What about stereotypes?

Professor Kirby warns that when thinking about attracting and retaining a neurodiverse workforce, it is important not to stereotype people. It is wrong, for example, to think that everyone with Autism Spectrum Disorder (ASD) will be interested in computing and have an analytical approach.“We've got to be careful about stereotypes,” she says. “When we're attracting talent, some people will have very good analytical skills and they may be on the autism spectrum. Some won't and it shouldn’t be a case of hiring for talent by label. This is about mental well-being across the whole organisation. Look at retention, attraction and progression figures. It’s not about quotas, because if you are looking for labels then you are already have a social bias because you're recruiting white middle class men who can get a diagnosis.“Also, we shouldn’t be thinking about presenteeism as a measure of productivity or absenteeism as not being interested. Instead, think about how are we productive?
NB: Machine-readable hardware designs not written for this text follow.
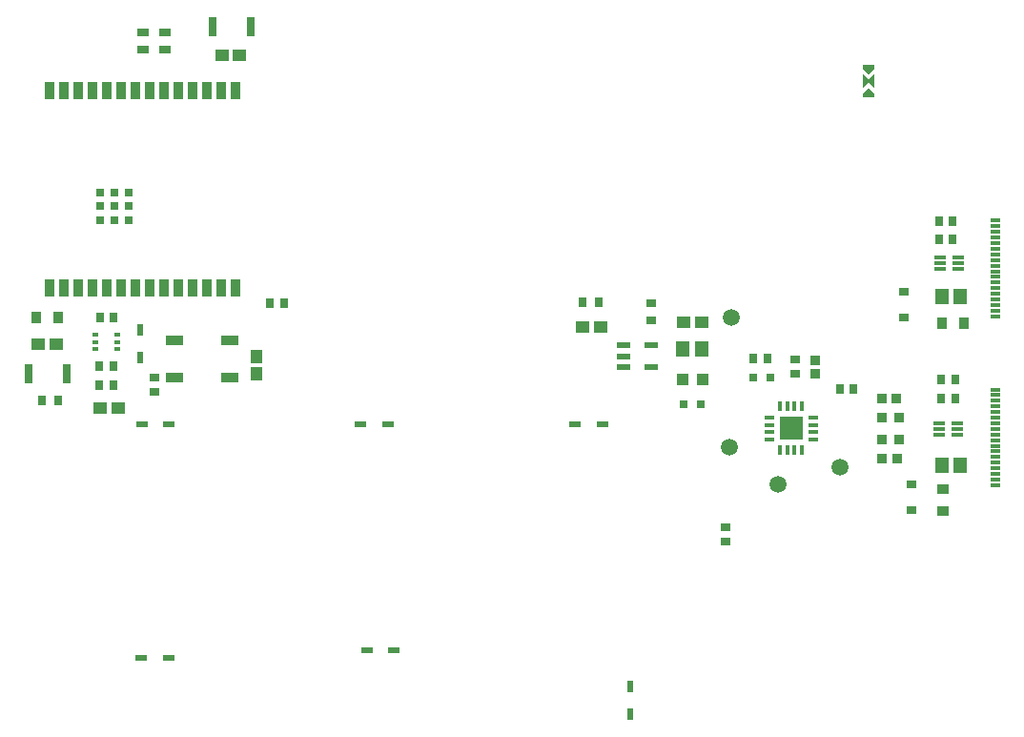
<source format=gtp>
G04*
G04 #@! TF.GenerationSoftware,Altium Limited,Altium Designer,25.4.2 (15)*
G04*
G04 Layer_Color=8421504*
%FSLAX44Y44*%
%MOMM*%
G71*
G04*
G04 #@! TF.SameCoordinates,C2DD7520-A2B9-4FCF-9691-AC0A9630E6EF*
G04*
G04*
G04 #@! TF.FilePolarity,Positive*
G04*
G01*
G75*
%ADD16R,1.2084X1.0121*%
%ADD17R,1.5000X0.9000*%
%ADD18R,1.0000X0.5000*%
%ADD19R,0.8000X0.8000*%
%ADD20R,0.9000X1.5000*%
%ADD21R,1.0000X0.8000*%
%ADD22R,0.5000X1.0000*%
%ADD23R,0.8000X0.9500*%
%ADD24R,1.2549X1.4562*%
%ADD25R,1.0121X0.8621*%
%ADD26R,0.9000X0.8000*%
%ADD27R,0.8621X1.0121*%
%ADD28R,0.9000X0.3000*%
%ADD29R,0.8582X0.8563*%
%ADD30R,0.9000X0.7500*%
%ADD31R,0.9900X0.3000*%
%ADD32R,0.7500X0.9000*%
%ADD33R,0.3500X0.8500*%
%ADD34R,0.8500X0.3500*%
%ADD35R,2.1500X2.1500*%
%ADD36C,1.5000*%
%ADD37R,0.9565X0.9621*%
%ADD38R,0.8500X0.9500*%
%ADD39R,0.8000X0.8000*%
%ADD40R,1.1500X0.6000*%
%ADD41R,0.8000X0.9000*%
%ADD42R,1.0587X1.0121*%
%ADD43R,0.9000X0.8000*%
%ADD44R,0.8000X1.7000*%
%ADD45R,0.9500X0.8000*%
%ADD46R,1.0121X1.2084*%
%ADD47R,0.5000X0.4000*%
G36*
X782395Y797378D02*
X777315Y792298D01*
X772235Y797378D01*
Y801188D01*
X782395D01*
Y797378D01*
D02*
G37*
G36*
Y780233D02*
X777315Y785313D01*
X772235Y780233D01*
Y792933D01*
X777315Y787853D01*
X782395Y792933D01*
Y780233D01*
D02*
G37*
G36*
Y775788D02*
Y771978D01*
X772235D01*
Y775788D01*
X777315Y780868D01*
X782395Y775788D01*
D02*
G37*
D16*
X629608Y572498D02*
D03*
X613571D02*
D03*
X523236Y568155D02*
D03*
X539274D02*
D03*
X55844Y552654D02*
D03*
X39807D02*
D03*
X110900Y495841D02*
D03*
X94863D02*
D03*
X203116Y809174D02*
D03*
X219154D02*
D03*
D17*
X160966Y523373D02*
D03*
X160966Y556373D02*
D03*
X209966Y556373D02*
D03*
X209966Y523373D02*
D03*
D18*
X540969Y481965D02*
D03*
X516969D02*
D03*
X332101Y281330D02*
D03*
X356101D02*
D03*
X326558Y481997D02*
D03*
X350558D02*
D03*
X132103Y481383D02*
D03*
X156103D02*
D03*
X131819Y273999D02*
D03*
X155819D02*
D03*
D19*
X120264Y687753D02*
D03*
Y675253D02*
D03*
Y662753D02*
D03*
X107764Y687753D02*
D03*
Y662753D02*
D03*
X95264Y687753D02*
D03*
Y675253D02*
D03*
Y662753D02*
D03*
X107764Y675253D02*
D03*
D20*
X50564Y777803D02*
D03*
X63264D02*
D03*
X75964D02*
D03*
X88664D02*
D03*
X101364D02*
D03*
X114064D02*
D03*
X126764D02*
D03*
X139464D02*
D03*
X152164D02*
D03*
X164864D02*
D03*
X177564D02*
D03*
X190264D02*
D03*
X202964D02*
D03*
X215664D02*
D03*
Y602803D02*
D03*
X202964D02*
D03*
X190264D02*
D03*
X177564D02*
D03*
X164864D02*
D03*
X152164D02*
D03*
X139464D02*
D03*
X126764D02*
D03*
X114064D02*
D03*
X101364D02*
D03*
X88664D02*
D03*
X75964D02*
D03*
X63264D02*
D03*
X50564D02*
D03*
D21*
X132829Y814598D02*
D03*
Y829598D02*
D03*
X152985Y814475D02*
D03*
Y829475D02*
D03*
D22*
X566121Y224503D02*
D03*
Y248503D02*
D03*
X130339Y565029D02*
D03*
Y541029D02*
D03*
D23*
X246046Y588790D02*
D03*
X258546D02*
D03*
X842221Y521365D02*
D03*
X854721D02*
D03*
X854572Y504222D02*
D03*
X842072D02*
D03*
X839855Y661719D02*
D03*
X852355D02*
D03*
X852286Y645639D02*
D03*
X839786D02*
D03*
X675323Y539640D02*
D03*
X687823D02*
D03*
X107064Y516554D02*
D03*
X94564D02*
D03*
X107018Y533130D02*
D03*
X94518D02*
D03*
X94850Y576821D02*
D03*
X107350D02*
D03*
D24*
X858938Y445549D02*
D03*
X842425D02*
D03*
X842425Y594953D02*
D03*
X858938D02*
D03*
X629213Y548368D02*
D03*
X612700D02*
D03*
D25*
X843498Y424260D02*
D03*
Y404760D02*
D03*
D26*
X815400Y405303D02*
D03*
X815400Y428303D02*
D03*
X809030Y576210D02*
D03*
Y599210D02*
D03*
D27*
X862141Y571136D02*
D03*
X842641D02*
D03*
X57661Y576139D02*
D03*
X38161D02*
D03*
D28*
X889750Y577500D02*
D03*
Y662500D02*
D03*
Y582500D02*
D03*
Y592500D02*
D03*
Y602500D02*
D03*
Y612500D02*
D03*
Y622500D02*
D03*
Y632500D02*
D03*
Y642500D02*
D03*
Y652500D02*
D03*
Y657500D02*
D03*
Y647500D02*
D03*
Y637500D02*
D03*
Y627500D02*
D03*
Y617500D02*
D03*
Y607500D02*
D03*
Y597500D02*
D03*
Y587500D02*
D03*
Y427500D02*
D03*
Y512500D02*
D03*
Y432500D02*
D03*
Y442500D02*
D03*
Y452500D02*
D03*
Y462500D02*
D03*
Y472500D02*
D03*
Y482500D02*
D03*
Y492500D02*
D03*
Y502500D02*
D03*
Y507500D02*
D03*
Y497500D02*
D03*
Y487500D02*
D03*
Y477500D02*
D03*
Y467500D02*
D03*
Y457500D02*
D03*
Y447500D02*
D03*
Y437500D02*
D03*
D29*
X729979Y538181D02*
D03*
Y526161D02*
D03*
D30*
X712081Y538880D02*
D03*
Y526880D02*
D03*
D31*
X840575Y472560D02*
D03*
Y477560D02*
D03*
Y482560D02*
D03*
X856675D02*
D03*
Y477560D02*
D03*
Y472560D02*
D03*
X841060Y619510D02*
D03*
Y624510D02*
D03*
Y629510D02*
D03*
X857160D02*
D03*
Y624510D02*
D03*
Y619510D02*
D03*
D32*
X751951Y513174D02*
D03*
X763951D02*
D03*
D33*
X698888Y458353D02*
D03*
X705388D02*
D03*
X711888D02*
D03*
X718388D02*
D03*
Y497353D02*
D03*
X711888D02*
D03*
X705388D02*
D03*
X698888D02*
D03*
D34*
X728138Y468103D02*
D03*
Y474603D02*
D03*
Y481103D02*
D03*
Y487603D02*
D03*
X689138D02*
D03*
Y481103D02*
D03*
Y474603D02*
D03*
Y468103D02*
D03*
D35*
X708638Y477853D02*
D03*
D36*
X653659Y461415D02*
D03*
X751958Y443683D02*
D03*
X697011Y427953D02*
D03*
X655966Y576266D02*
D03*
D37*
X804483Y487467D02*
D03*
X789466D02*
D03*
X804307Y468171D02*
D03*
X789290D02*
D03*
D38*
X789781Y451132D02*
D03*
X803281D02*
D03*
X789007Y504885D02*
D03*
X802507D02*
D03*
D39*
X675032Y522835D02*
D03*
X690032D02*
D03*
X613608Y499579D02*
D03*
X628608D02*
D03*
D40*
X559560Y551518D02*
D03*
Y542018D02*
D03*
Y532518D02*
D03*
X584560D02*
D03*
Y551518D02*
D03*
D41*
X523163Y590013D02*
D03*
X538163D02*
D03*
X43274Y502521D02*
D03*
X58274D02*
D03*
D42*
X630357Y521698D02*
D03*
X612823D02*
D03*
D43*
X584750Y589184D02*
D03*
Y574184D02*
D03*
D44*
X31902Y526123D02*
D03*
X65902D02*
D03*
X194890Y834369D02*
D03*
X228890D02*
D03*
D45*
X143445Y510492D02*
D03*
Y522992D02*
D03*
X650176Y390051D02*
D03*
Y377551D02*
D03*
D46*
X234283Y542144D02*
D03*
X234283Y526106D02*
D03*
D47*
X91072Y561111D02*
D03*
Y554611D02*
D03*
Y548111D02*
D03*
X110072D02*
D03*
Y554611D02*
D03*
Y561111D02*
D03*
M02*

</source>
If staff are working from home and are highly effective, then why do you want to make them come in? Productivity is the best measure. Why make people, especially neurodivergent people, attend a physical meeting which involves two hours of travel time, when you could meet online instead? If you're micromanaging, often you're constraining people rather than encouraging people.”

How to start the neurodiversity conversation

Professor Kirby says that to start raising awareness across the workforce, mangers and colleagues can invite “respectful and curious conversations” to start happening. If team members improve their communications skills, then everyone will work better together.  “If you are respectful and curious, you will find out what people's experiences are. You will get feedback around what's working, and what is not working, because every organisation is different in terms of its staff and how it's run.”“That means having those conversations, expressing communication preferences. Perhaps some people would prefer email communication, or bullet points rather than long paragraphs.”Professor Kirby works in Australia, New Zealand, India, America and Europe, and says while in North America there has been a lot of focus on autism, there is a lack of understanding around other neurodivergent traits. The good news is that in some global companies these open conversations are starting to happen, and organisations are thinking about how they use language and communication.“It is about thinking how neurodiversity as a concept can traverse different cultures, different countries, and what is means in different places,” she says. “How does that transpose in other countries and cultures, and what effect does different healthcare systems have on access to diagnosis and understanding? These are all helpful starting points.”Managers can start to ask questions such as: What is inclusive? What are our communication challenges? What are we misunderstanding?  Looking to the future, she says neurodiversity should be “hard baked into an organisation” rather than used as a token gesture.“Otherwise, it feels like just another gesture, and that can cause resentment,” she says. “All of us have got messy lives and face different challenges throughout our lives. Let's have a more flexible approach to the workplace and enable people to adapt and evolve over time.” That way, we harness and keep the best talent, and give people the opportunity to develop and grow.